Lokalne

Rozgrzewająca moc LNG, czyli skąd mamy to ciepło

Opublikowano

w dniu

Po raz pierwszy ludzkość odkryła praktyczne zastosowanie gazu w 900 roku naszej ery. Od tej pory minęło sporo ponad tysiąc lat i dziś jest to podstawowe paliwo służące do ogrzewania naszych domów. W jaki sposób gaz trafia do naszych kuchni? To długa i skomplikowana droga.

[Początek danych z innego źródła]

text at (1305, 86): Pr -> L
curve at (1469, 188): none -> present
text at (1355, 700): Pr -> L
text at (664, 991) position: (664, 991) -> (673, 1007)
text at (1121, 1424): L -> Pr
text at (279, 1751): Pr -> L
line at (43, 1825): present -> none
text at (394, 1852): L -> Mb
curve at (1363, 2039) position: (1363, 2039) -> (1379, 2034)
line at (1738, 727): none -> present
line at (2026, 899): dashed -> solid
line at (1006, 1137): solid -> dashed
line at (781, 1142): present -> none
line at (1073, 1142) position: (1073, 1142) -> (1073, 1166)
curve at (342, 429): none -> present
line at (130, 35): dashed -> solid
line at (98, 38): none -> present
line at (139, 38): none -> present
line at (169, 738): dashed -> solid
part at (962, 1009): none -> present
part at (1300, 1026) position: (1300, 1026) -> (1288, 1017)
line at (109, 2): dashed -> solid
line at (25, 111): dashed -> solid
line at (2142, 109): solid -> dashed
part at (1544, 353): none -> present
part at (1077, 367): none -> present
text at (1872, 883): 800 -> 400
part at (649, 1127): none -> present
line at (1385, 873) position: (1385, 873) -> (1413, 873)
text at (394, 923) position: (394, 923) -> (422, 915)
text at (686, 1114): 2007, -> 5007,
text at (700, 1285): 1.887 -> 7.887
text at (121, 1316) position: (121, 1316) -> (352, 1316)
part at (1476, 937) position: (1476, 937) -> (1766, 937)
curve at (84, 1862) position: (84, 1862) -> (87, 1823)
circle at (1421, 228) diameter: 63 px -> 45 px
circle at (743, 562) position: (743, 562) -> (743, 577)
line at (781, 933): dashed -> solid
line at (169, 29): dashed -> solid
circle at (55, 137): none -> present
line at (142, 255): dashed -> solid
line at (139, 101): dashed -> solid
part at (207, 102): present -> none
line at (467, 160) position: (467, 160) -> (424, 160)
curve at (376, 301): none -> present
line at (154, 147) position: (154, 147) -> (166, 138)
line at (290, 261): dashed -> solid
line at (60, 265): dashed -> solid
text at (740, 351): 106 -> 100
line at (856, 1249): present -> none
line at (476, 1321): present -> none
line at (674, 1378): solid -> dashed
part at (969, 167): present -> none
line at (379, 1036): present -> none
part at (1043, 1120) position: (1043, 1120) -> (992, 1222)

Rozkosz picia świeżo zaparzonej herbaty potrafi być jedną z milszych chwil wieczoru, kiedy po wielu godzinach pracy siadamy z parującym kubkiem na wygodnej kanapie. Wanna właśnie zapełnia się gorącą wodą, a grzejniki dają tak cudowne ciepło w te chłodne zimowe dni. Prawda, że to wspaniały sposób na relaks? Nawet przez moment nie musimy wtedy zastanawiać się, skąd się bierze ten płomień podgrzewający wodę w kuchence gazowej czy piecyku. Chociaż nie, może jednak zastanówmy się przez chwilę. Chodzi przecież o gaz, paliwo bez którego nasza codzienność mogłaby wyglądać zgoła inaczej. Tym bardziej, że zapotrzebowanie na gaz ziemny szybko rośnie na całym świecie. Szacuje się, że w 2020 r. przekroczy popyt na ropę.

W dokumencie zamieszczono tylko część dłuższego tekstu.